WORK TASK: Pick out each line of the records in which the word "legendary" appears.

Saved entries:
========================================
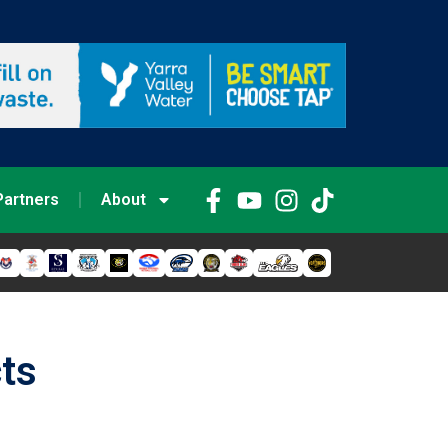
Partners
About
cts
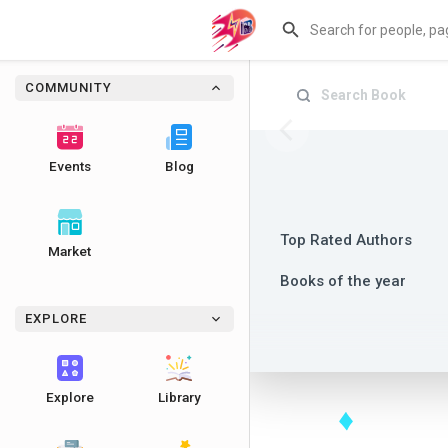
COMMUNITY
Events
Blog
Top Rated Authors
Market
Books of the year
EXPLORE
Explore
Library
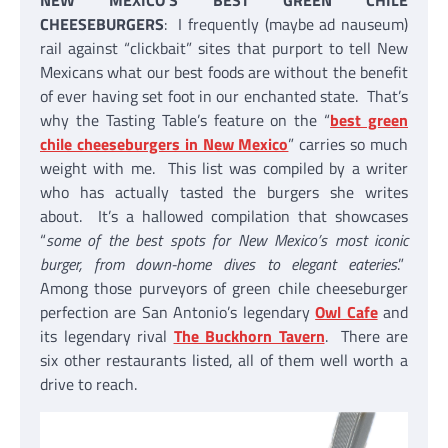
NEW MEXICO’S BEST GREEN CHILE
CHEESEBURGERS
: I frequently (maybe ad nauseum)
rail against “clickbait” sites that purport to tell New
Mexicans what our best foods are without the benefit
of ever having set foot in our enchanted state. That’s
why the Tasting Table’s feature on the “
best green
chile cheeseburgers in New Mexico
” carries so much
weight with me. This list was compiled by a writer
who has actually tasted the burgers she writes
about. It’s a hallowed compilation that showcases
“
some of the best spots for New Mexico’s most iconic
burger, from down-home dives to elegant eateries
.”
Among those purveyors of green chile cheeseburger
perfection are San Antonio’s legendary
Owl Cafe
and
its legendary rival
The Buckhorn Tavern
. There are
six other restaurants listed, all of them well worth a
drive to reach.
========================================
RESULT OF THE EXERCISE:
perfection are San Antonio’s legendary
its legendary rival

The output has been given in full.